Lavoro, un precario su tre è al Sud, in cinque anni aumentati del 17%
Luisa Grion
L’esercito degli "atipici" è arrivato quasi a quota 3 milioni, il 12% del totale degli occupati Damiano (Pd): "È emergenza, servono più risorse per gli ammortizzatori".
ROMA – Un lavoratore su otto, in Italia, è precario: oggi ha un posto domani non lo sa, oggi guadagna, fra qualche mese non è detto. Un fenomeno ampio e in costante crescita: il lavoro atipico è più frequente nel Meridione, ma avanza anche nelle regioni del Nord. Tant’è che qualsiasi politica di sostegno al reddito non può non tener conto della tendenza e lo stesso ministro del Welfare Sacconi propone di estendere gli ammortizzatori sociali anche a questo “popolo dell’incertezza”.
A mettere il pianeta in cifre ci ha pensato la Cgia di Mestre scoprendo che di lavoratori precari in Italia ce ne sono ben 2.812.700 (dato aggiornato al mese di settembre): il 12 per cento degli occupati (quasi 20 milioni). In grande maggioranza operano nel Sud (il 33,4 per cento) ma la tipologia è in netto aumento anche nel Settentrione. Negli ultimi cinque anni, infatti, il lavoro precario in Italia è aumentato quasi del 17 per cento, ma nel solo Nord-Est del 24,6. Nello stesso lasso di tempo il lavoro a tempo indeterminato è aumentato del 3,1 per cento appena.

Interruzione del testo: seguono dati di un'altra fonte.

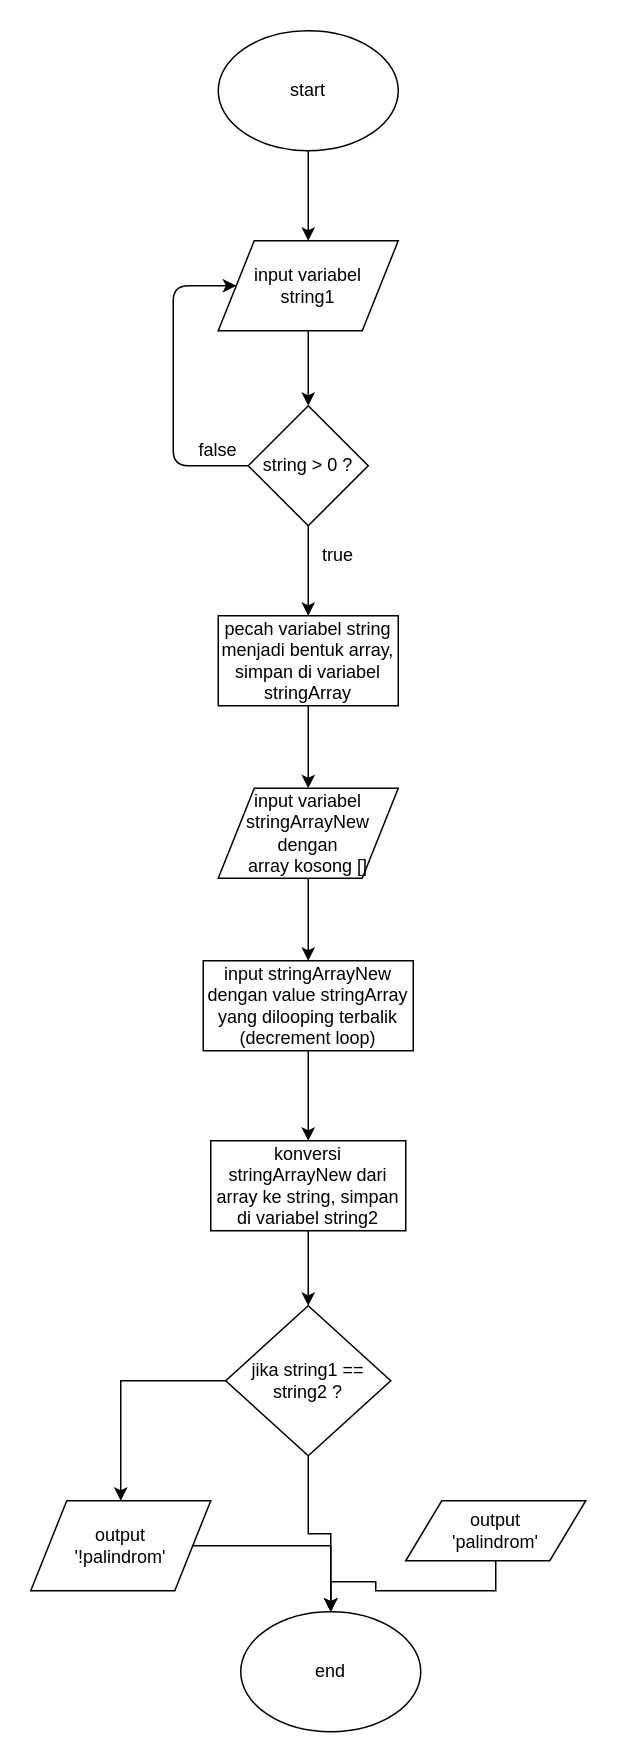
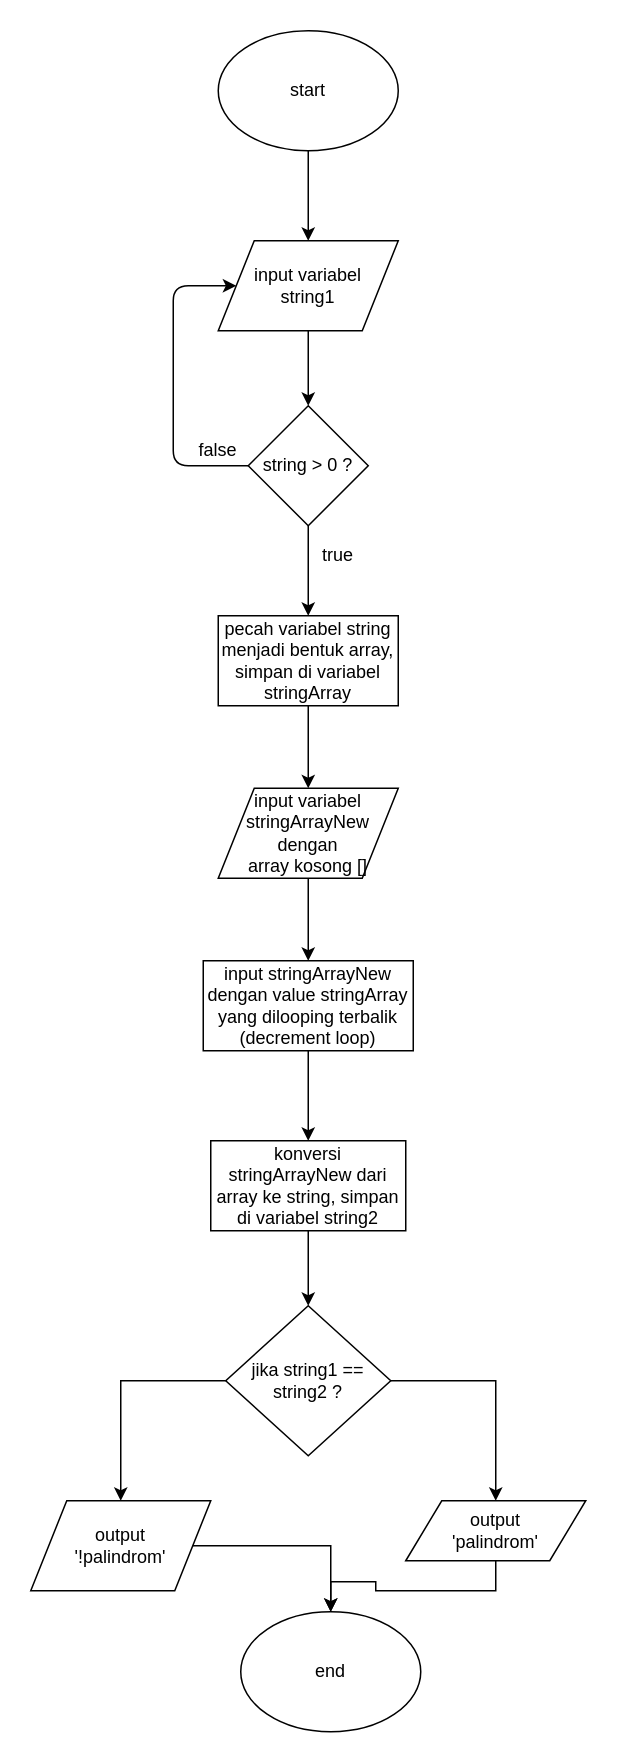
  <mxCell id="0" />
  <mxCell id="1" parent="0" />
  <mxCell id="2" value="start" style="ellipse;whiteSpace=wrap;html=1;" vertex="1" parent="1"><mxGeometry x="145" y="20" width="120" height="80" as="geometry" /></mxCell>
  <mxCell id="3" style="edgeStyle=orthogonalEdgeStyle;rounded=0;orthogonalLoop=1;jettySize=auto;html=1;" edge="1" parent="1" source="4" target="8"><mxGeometry relative="1" as="geometry" /></mxCell>
  <mxCell id="4" value="input variabel &lt;br&gt;string1" style="shape=parallelogram;perimeter=parallelogramPerimeter;whiteSpace=wrap;html=1;" vertex="1" parent="1"><mxGeometry x="145" y="160" width="120" height="60" as="geometry" /></mxCell>
  <mxCell id="5" value="" style="endArrow=classic;html=1;exitX=0.5;exitY=1;exitDx=0;exitDy=0;entryX=0.5;entryY=0;entryDx=0;entryDy=0;" edge="1" parent="1" source="2" target="4"><mxGeometry width="50" height="50" relative="1" as="geometry"><mxPoint x="-5" y="170" as="sourcePoint" /><mxPoint x="45" y="120" as="targetPoint" /></mxGeometry></mxCell>
  <mxCell id="6" style="edgeStyle=orthogonalEdgeStyle;rounded=0;orthogonalLoop=1;jettySize=auto;html=1;" edge="1" parent="1" source="7" target="14"><mxGeometry relative="1" as="geometry" /></mxCell>
  <mxCell id="7" value="pecah variabel string menjadi bentuk array, simpan di variabel stringArray" style="rounded=0;whiteSpace=wrap;html=1;" vertex="1" parent="1"><mxGeometry x="145" y="410" width="120" height="60" as="geometry" /></mxCell>
  <mxCell id="8" value="string &amp;gt; 0 ?" style="rhombus;whiteSpace=wrap;html=1;" vertex="1" parent="1"><mxGeometry x="165" y="270" width="80" height="80" as="geometry" /></mxCell>
  <mxCell id="9" value="" style="endArrow=classic;html=1;exitX=0.5;exitY=1;exitDx=0;exitDy=0;entryX=0.5;entryY=0;entryDx=0;entryDy=0;" edge="1" parent="1" source="8" target="7"><mxGeometry width="50" height="50" relative="1" as="geometry"><mxPoint x="5" y="340" as="sourcePoint" /><mxPoint x="55" y="290" as="targetPoint" /></mxGeometry></mxCell>
  <mxCell id="10" value="" style="endArrow=classic;html=1;exitX=0;exitY=0.5;exitDx=0;exitDy=0;entryX=0;entryY=0.5;entryDx=0;entryDy=0;" edge="1" parent="1" source="8" target="4"><mxGeometry width="50" height="50" relative="1" as="geometry"><mxPoint x="-15" y="340" as="sourcePoint" /><mxPoint x="35" y="290" as="targetPoint" /><Array as="points"><mxPoint x="115" y="310" /><mxPoint x="115" y="190" /></Array></mxGeometry></mxCell>
  <mxCell id="11" value="true" style="text;html=1;strokeColor=none;fillColor=none;align=center;verticalAlign=middle;whiteSpace=wrap;rounded=0;" vertex="1" parent="1"><mxGeometry x="205" y="360" width="40" height="20" as="geometry" /></mxCell>
  <mxCell id="12" value="false" style="text;html=1;strokeColor=none;fillColor=none;align=center;verticalAlign=middle;whiteSpace=wrap;rounded=0;" vertex="1" parent="1"><mxGeometry x="125" y="290" width="40" height="20" as="geometry" /></mxCell>
  <mxCell id="13" style="edgeStyle=orthogonalEdgeStyle;rounded=0;orthogonalLoop=1;jettySize=auto;html=1;entryX=0.5;entryY=0;entryDx=0;entryDy=0;" edge="1" parent="1" source="14" target="16"><mxGeometry relative="1" as="geometry" /></mxCell>
  <mxCell id="14" value="input variabel stringArrayNew dengan &lt;br&gt;array kosong []" style="shape=parallelogram;perimeter=parallelogramPerimeter;whiteSpace=wrap;html=1;" vertex="1" parent="1"><mxGeometry x="145" y="525" width="120" height="60" as="geometry" /></mxCell>
  <mxCell id="15" style="edgeStyle=orthogonalEdgeStyle;rounded=0;orthogonalLoop=1;jettySize=auto;html=1;" edge="1" parent="1" source="16" target="18"><mxGeometry relative="1" as="geometry" /></mxCell>
  <mxCell id="16" value="input stringArrayNew dengan value stringArray yang dilooping terbalik (decrement loop)" style="rounded=0;whiteSpace=wrap;html=1;" vertex="1" parent="1"><mxGeometry x="135" y="640" width="140" height="60" as="geometry" /></mxCell>
  <mxCell id="17" style="edgeStyle=orthogonalEdgeStyle;rounded=0;orthogonalLoop=1;jettySize=auto;html=1;" edge="1" parent="1" source="18" target="21"><mxGeometry relative="1" as="geometry" /></mxCell>
  <mxCell id="18" value="konversi stringArrayNew dari array ke string, simpan di variabel string2" style="rounded=0;whiteSpace=wrap;html=1;" vertex="1" parent="1"><mxGeometry x="140" y="760" width="130" height="60" as="geometry" /></mxCell>
- <mxCell id="19" style="edgeStyle=orthogonalEdgeStyle;rounded=0;orthogonalLoop=1;jettySize=auto;html=1;" edge="1" parent="1" source="21" target="26"><mxGeometry relative="1" as="geometry" /></mxCell>
+ <mxCell id="19" style="edgeStyle=orthogonalEdgeStyle;rounded=0;orthogonalLoop=1;jettySize=auto;html=1;" edge="1" parent="1" source="21" target="23"><mxGeometry relative="1" as="geometry" /></mxCell>
  <mxCell id="20" style="edgeStyle=orthogonalEdgeStyle;rounded=0;orthogonalLoop=1;jettySize=auto;html=1;entryX=0.5;entryY=0;entryDx=0;entryDy=0;" edge="1" parent="1" source="21" target="25"><mxGeometry relative="1" as="geometry" /></mxCell>
  <mxCell id="21" value="jika string1 == string2 ?" style="rhombus;whiteSpace=wrap;html=1;" vertex="1" parent="1"><mxGeometry x="150" y="870" width="110" height="100" as="geometry" /></mxCell>
  <mxCell id="22" style="edgeStyle=orthogonalEdgeStyle;rounded=0;orthogonalLoop=1;jettySize=auto;html=1;entryX=0.5;entryY=0;entryDx=0;entryDy=0;" edge="1" parent="1" source="23" target="26"><mxGeometry relative="1" as="geometry" /></mxCell>
  <mxCell id="23" value="output &lt;br&gt;'palindrom'" style="shape=parallelogram;perimeter=parallelogramPerimeter;whiteSpace=wrap;html=1;" vertex="1" parent="1"><mxGeometry x="270" y="1000" width="120" height="40" as="geometry" /></mxCell>
  <mxCell id="24" style="edgeStyle=orthogonalEdgeStyle;rounded=0;orthogonalLoop=1;jettySize=auto;html=1;" edge="1" parent="1" source="25" target="26"><mxGeometry relative="1" as="geometry" /></mxCell>
  <mxCell id="25" value="output &lt;br&gt;'!palindrom'" style="shape=parallelogram;perimeter=parallelogramPerimeter;whiteSpace=wrap;html=1;" vertex="1" parent="1"><mxGeometry x="20" y="1000" width="120" height="60" as="geometry" /></mxCell>
  <mxCell id="26" value="end" style="ellipse;whiteSpace=wrap;html=1;" vertex="1" parent="1"><mxGeometry x="160" y="1074" width="120" height="80" as="geometry" /></mxCell>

Secondo la Cgia di Mestre la predominanza numerica del Meridione si spiega con la maggiore concentrazione di attività stagionali: dall’agricoltura all’industria di conservazione, dalla ristorazione agli alberghi. Ma Giuseppe Bortolussi, responsabile della Cgia di Mestre, fa notare come “una buona parte dei precari del Mezzogiorno sia assunto nel settore pubblico”.
Un dato che ha molto colpito il ministro-ombra del Welfare Cesare Damiano, Pd: “Lo studio della Cgia di Mestre conferma l’emergenza e noi intendiamo favorire l’estensione degli ammortizzatori anche usando risorse aggiuntive” ha detto. Ma per quanto riguarda il settore statale “la decisione del ministro Brunetta di cancellare la normativa del governo Prodi tesa a superare la precarietà nel pubblico impiego è stata negativa. Questa scelta aggiungerà nuova disoccupazione a quella già esistente e trasformerà quei lavoratori in neo assistiti, con grave danno per il funzionamento della pubblica amministrazione”.
Lo studio della Cgia prende in considerazione anche l’ammontare delle ore lavorate: un co. co. pro fa mediamente 31 ore alla settimana, un prestatore d’opera occasionale ne lavora 23 contro le 37 medie di un operaio a tempo determinato (35 per l’impiegato). Ciò vuol dire – spiega Bortolossi – che “almeno in linea teorica ci sono le condizioni, per alcuni settori, per ragionare sulla settimana corta in funzione anti-crisi”.